-- RECORDS follows --

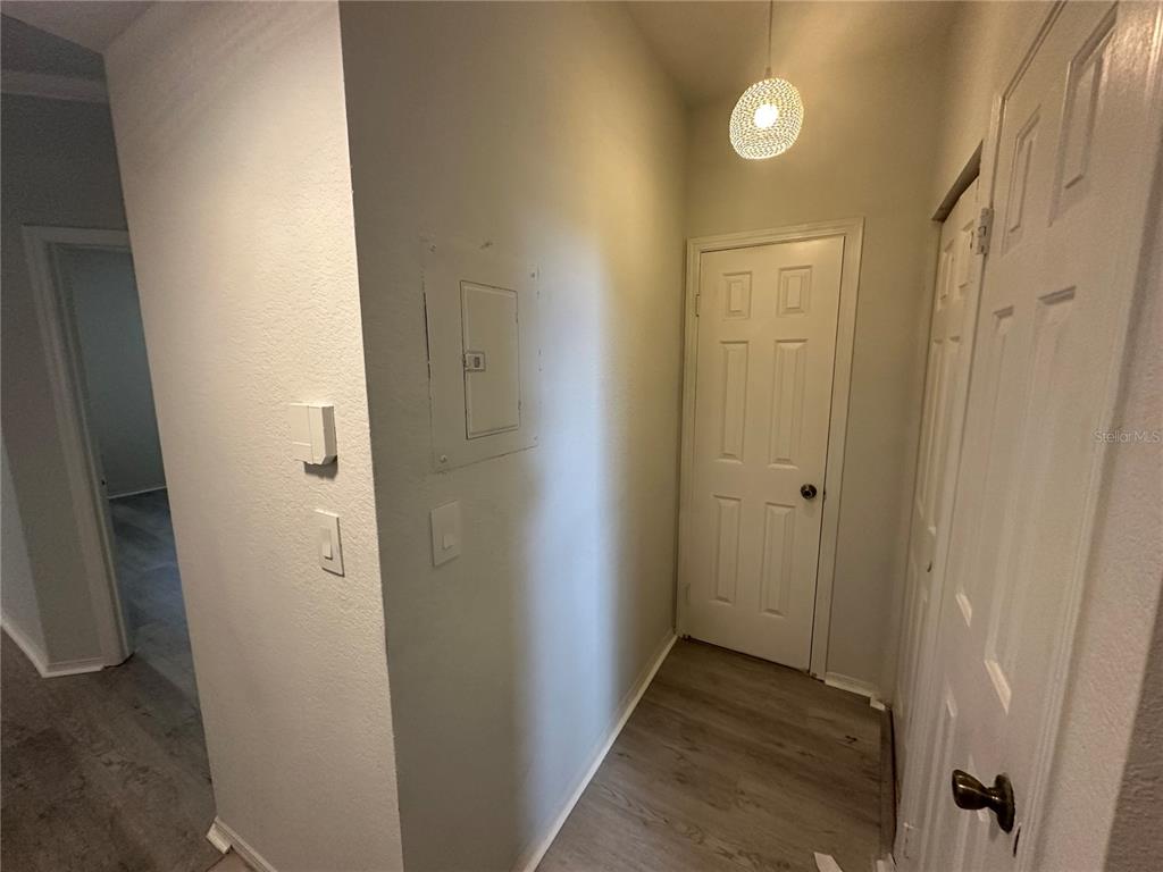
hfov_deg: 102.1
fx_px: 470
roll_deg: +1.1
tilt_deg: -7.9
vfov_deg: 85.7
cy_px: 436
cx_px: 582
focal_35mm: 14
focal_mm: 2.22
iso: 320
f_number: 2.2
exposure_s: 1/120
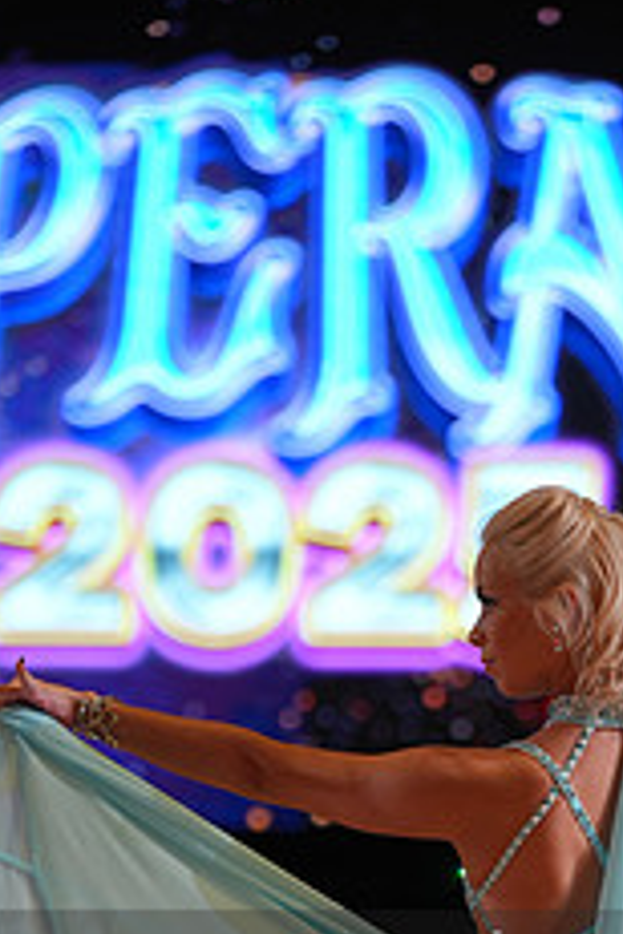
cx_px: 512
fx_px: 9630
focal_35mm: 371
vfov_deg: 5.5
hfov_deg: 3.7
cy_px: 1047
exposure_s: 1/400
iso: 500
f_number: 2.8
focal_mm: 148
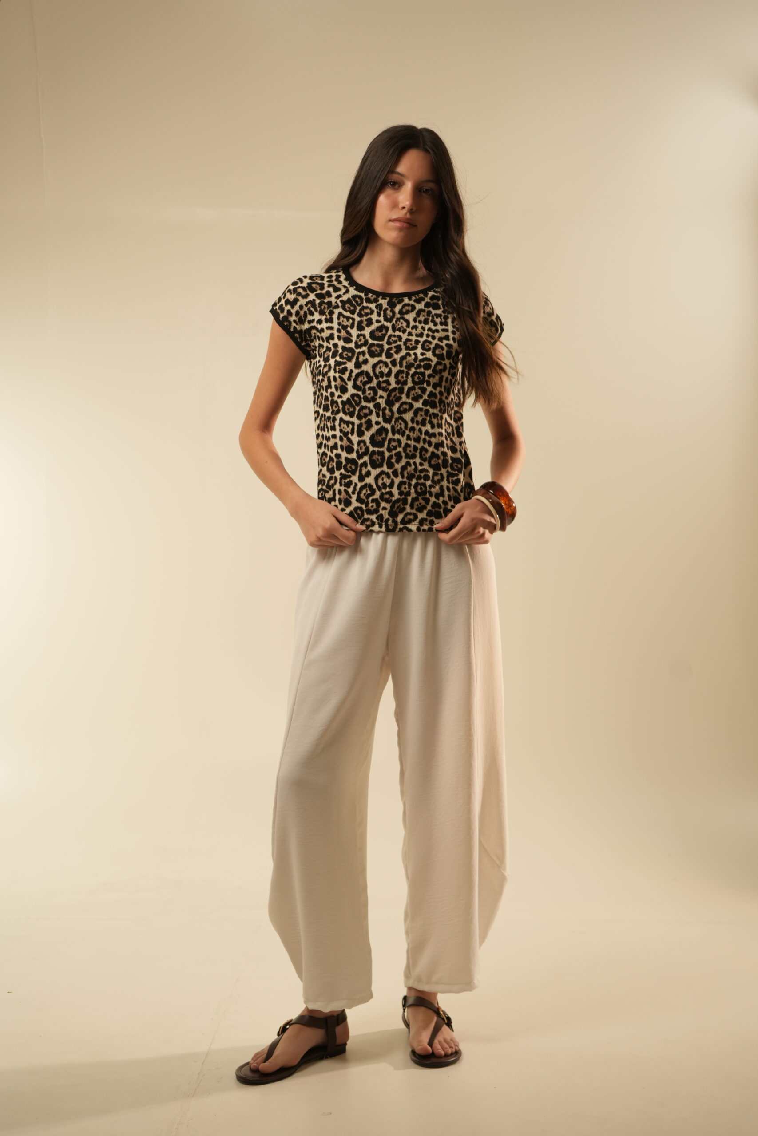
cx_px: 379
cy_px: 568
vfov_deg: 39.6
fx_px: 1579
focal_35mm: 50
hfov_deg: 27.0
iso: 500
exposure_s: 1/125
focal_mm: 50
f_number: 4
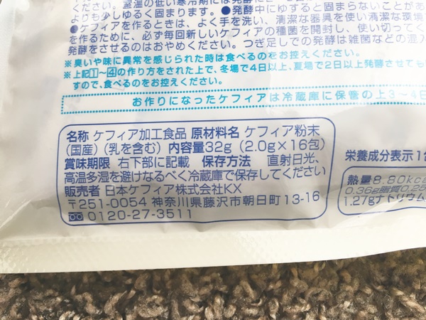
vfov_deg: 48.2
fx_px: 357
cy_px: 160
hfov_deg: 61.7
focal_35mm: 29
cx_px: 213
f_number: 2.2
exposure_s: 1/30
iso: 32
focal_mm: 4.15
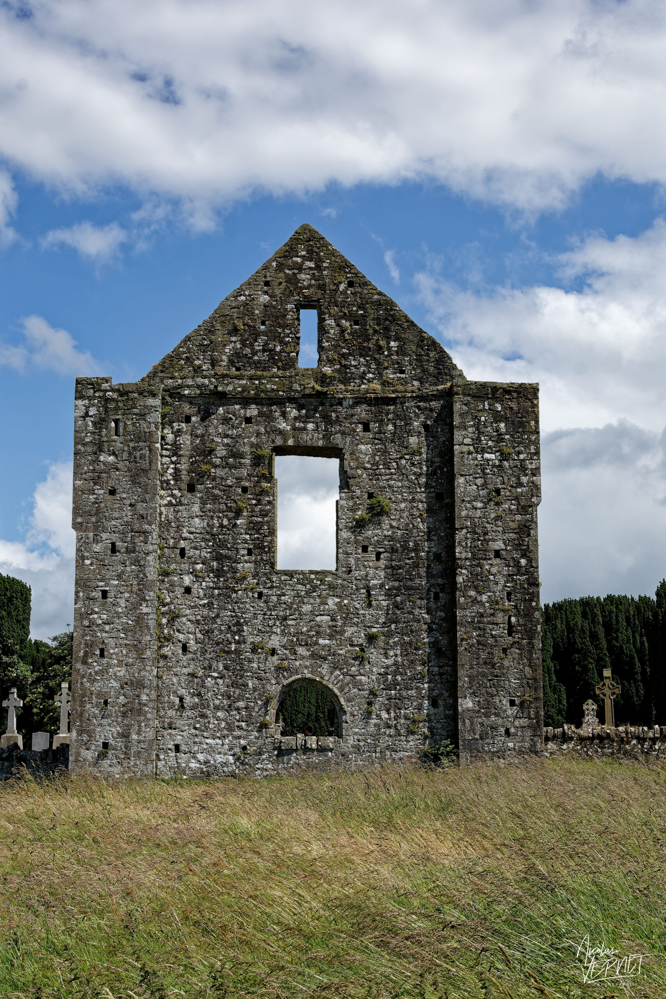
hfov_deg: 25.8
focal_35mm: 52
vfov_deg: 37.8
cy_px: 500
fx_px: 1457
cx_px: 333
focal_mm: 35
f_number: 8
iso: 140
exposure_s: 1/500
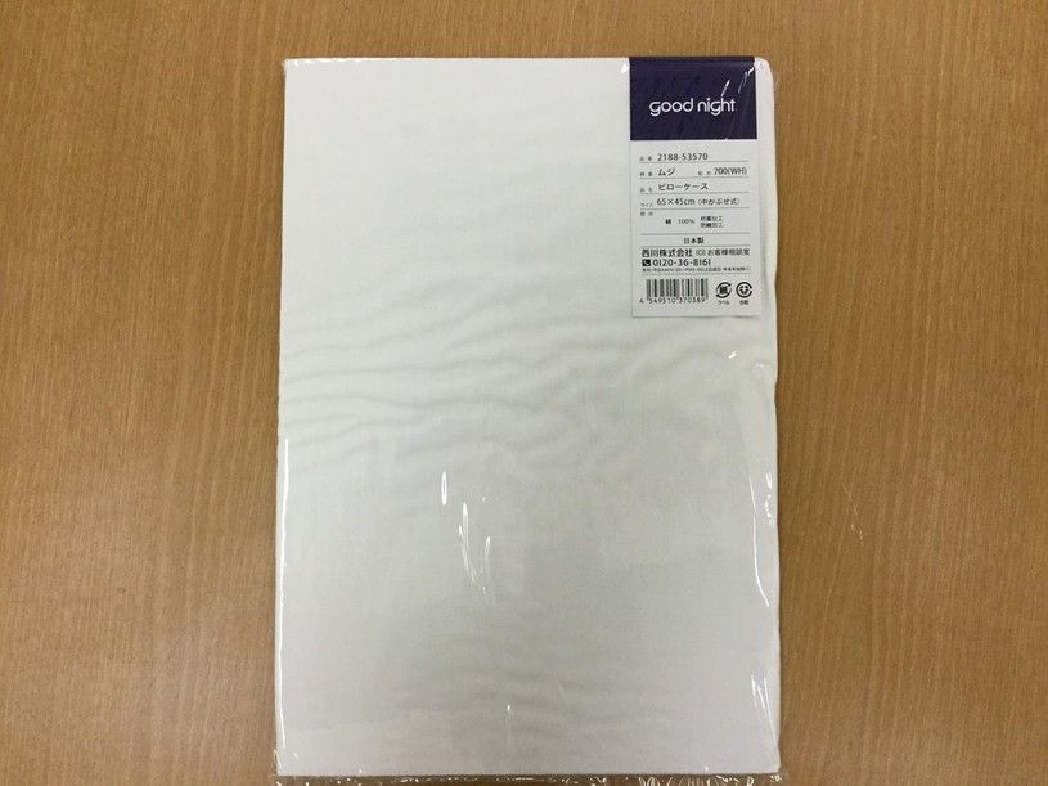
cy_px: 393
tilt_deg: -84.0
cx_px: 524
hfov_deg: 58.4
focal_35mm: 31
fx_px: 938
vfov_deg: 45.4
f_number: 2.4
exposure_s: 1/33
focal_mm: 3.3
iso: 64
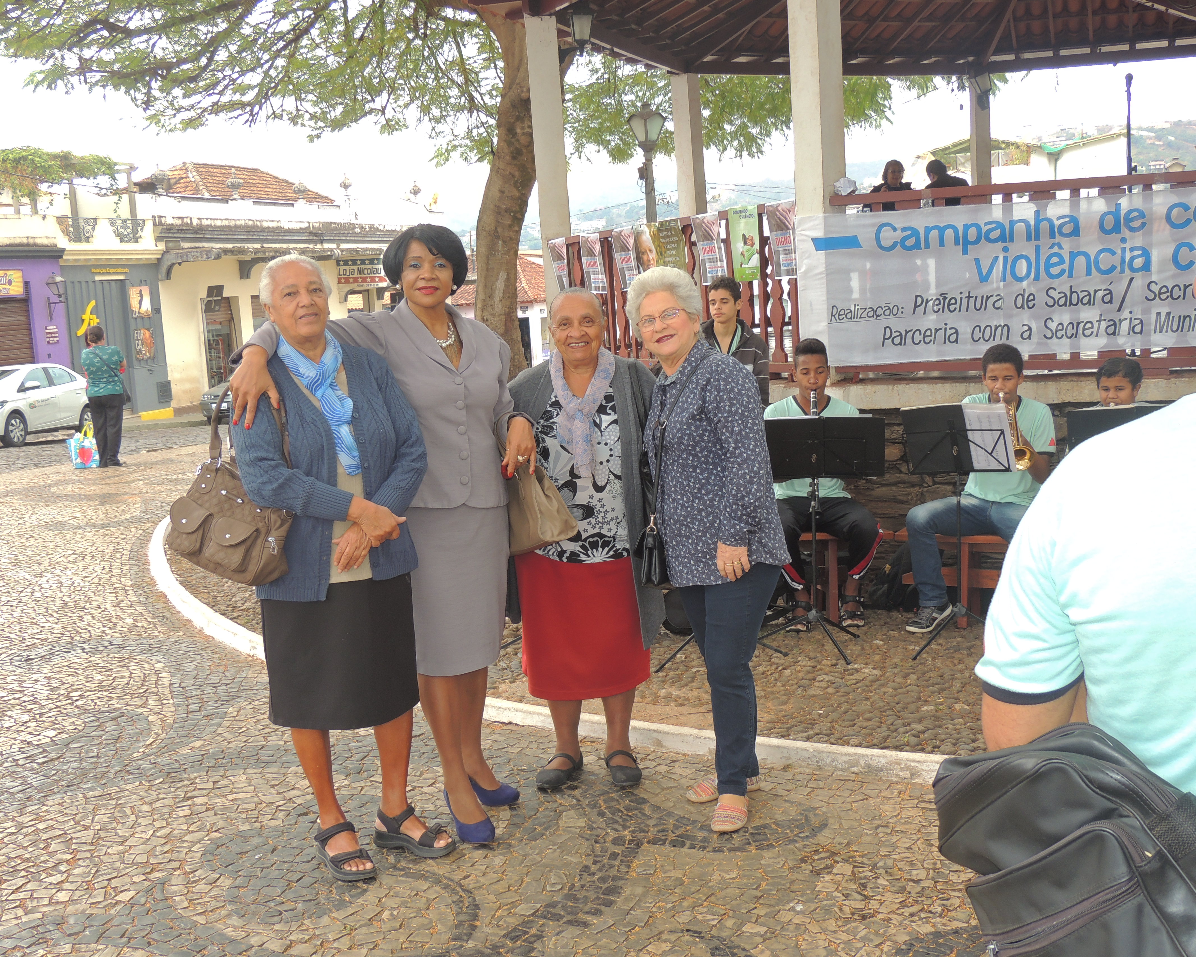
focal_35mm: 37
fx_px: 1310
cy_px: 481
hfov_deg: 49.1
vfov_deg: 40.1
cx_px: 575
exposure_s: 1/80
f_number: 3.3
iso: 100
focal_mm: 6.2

-- RECORDS concluded --

• AIM OF THE EXERCISE:
Output nothing but the records above, word for word, with the pictures removed.

• ANSWER TO THIS EXERCISE:
hfov_deg: 102.1
fx_px: 470
roll_deg: +1.1
tilt_deg: -7.9
vfov_deg: 85.7
cy_px: 436
cx_px: 582
focal_35mm: 14
focal_mm: 2.22
iso: 320
f_number: 2.2
exposure_s: 1/120
cx_px: 512
fx_px: 9630
focal_35mm: 371
vfov_deg: 5.5
hfov_deg: 3.7
cy_px: 1047
exposure_s: 1/400
iso: 500
f_number: 2.8
focal_mm: 148
cx_px: 379
cy_px: 568
vfov_deg: 39.6
fx_px: 1579
focal_35mm: 50
hfov_deg: 27.0
iso: 500
exposure_s: 1/125
focal_mm: 50
f_number: 4
vfov_deg: 48.2
fx_px: 357
cy_px: 160
hfov_deg: 61.7
focal_35mm: 29
cx_px: 213
f_number: 2.2
exposure_s: 1/30
iso: 32
focal_mm: 4.15
hfov_deg: 25.8
focal_35mm: 52
vfov_deg: 37.8
cy_px: 500
fx_px: 1457
cx_px: 333
focal_mm: 35
f_number: 8
iso: 140
exposure_s: 1/500
cy_px: 393
tilt_deg: -84.0
cx_px: 524
hfov_deg: 58.4
focal_35mm: 31
fx_px: 938
vfov_deg: 45.4
f_number: 2.4
exposure_s: 1/33
focal_mm: 3.3
iso: 64
focal_35mm: 37
fx_px: 1310
cy_px: 481
hfov_deg: 49.1
vfov_deg: 40.1
cx_px: 575
exposure_s: 1/80
f_number: 3.3
iso: 100
focal_mm: 6.2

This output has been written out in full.